**Problem set**:
A - In the passage on 1842 registrations in England and Wales, why are male and female mortality also given as percentages after the "1 in" figures? Answer in one to three sentences.
B - Using the passage on 1842 registrations in England and Wales, decide whether each statement agrees with it. Answer yes or no for each, and quote the deciding words. (i) Marriages became more frequent between 1839 and 1842. (ii) Deaths were lowest in 1841. (iii) Females died at a lower rate than males.
C - Extend the passage on 1842 marriage, birth, and death registrations in England and Wales, starting after its final sentence.

**Extracted text**:

There were registered, in England and Wales, in the year 1842, 118,825 marriages, 517,739 births, and 349,519 deaths, being an excess of births over deaths of 168,220. Taking the average of four years, 1839-1842, 1 person in 130 was married, 1 in 45 died, and 1 child was born to 31 persons living. The marriages have decreased during that period from 1 in 126 to 1 in 136, the births have increased up to 1841, and the deaths were highest in 1840, and lowest in 1841. The years 1841 and 1842 have exhibited little difference in the relative number either of births or deaths: 1 in 64 of the male population, and 1 in 66 of the female population married annually; there was 1 birth to 15 males and to 16 females living; and the mortality of males was 1 in 44, and of females 1 in 47, or, to be more accurate, 2.294 and 2·124 per cent.

**Information shown**:

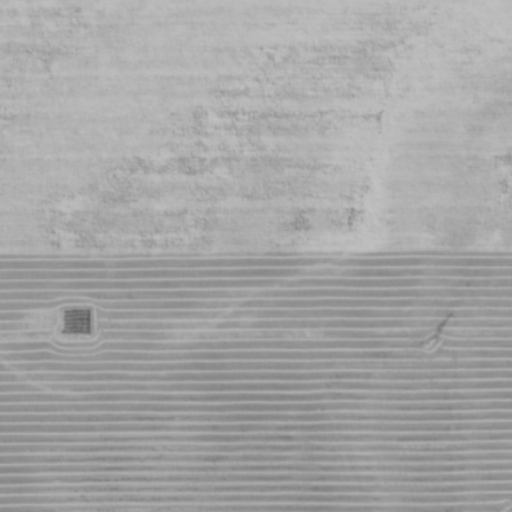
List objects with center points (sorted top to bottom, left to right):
==
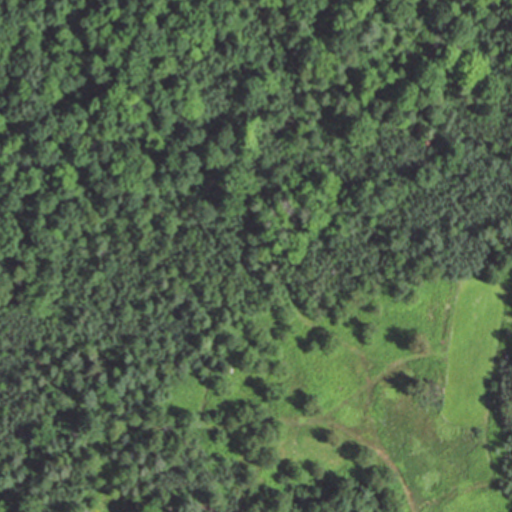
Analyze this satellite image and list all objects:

**Solved problems**:
A - The passage restates male and female mortality as percentages because percentages are more precise. It introduces them with "or, to be more accurate," after giving male mortality as 1 in 44 and female mortality as 1 in 47.

B -
(i) No: "The marriages have decreased during that period from 1 in 126 to 1 in 136"
(ii) Yes: "the deaths were highest in 1840, and lowest in 1841"
(iii) Yes: "the mortality of males was 1 in 44, and of females 1 in 47"

C -
An interesting comparison is instituted between the marriages, births, and deaths in England and the four principal European states: France, Prussia, Austria, and Russia. It appears that during the last few years to which the returns refer, there have been fewer marriages in England than in any of the larger European states. While in England there is only 1 marriage in 131 persons living, there is 1 in 124 in Austria, 1 in 121 in France, 1 in 113 in Prussia, and 1 in 99 in Russia. The births, as might be anticipated, are also in defect in England. The relative numbers being as follows: England 1 birth in 35 persons living, Prussia 1 in 27, Austria 1 in 26, Russia 1 in 23, France alone presenting the equal ratio of 1 in 35, a conclusive proof that in France there are fewer children to a marriage than in England.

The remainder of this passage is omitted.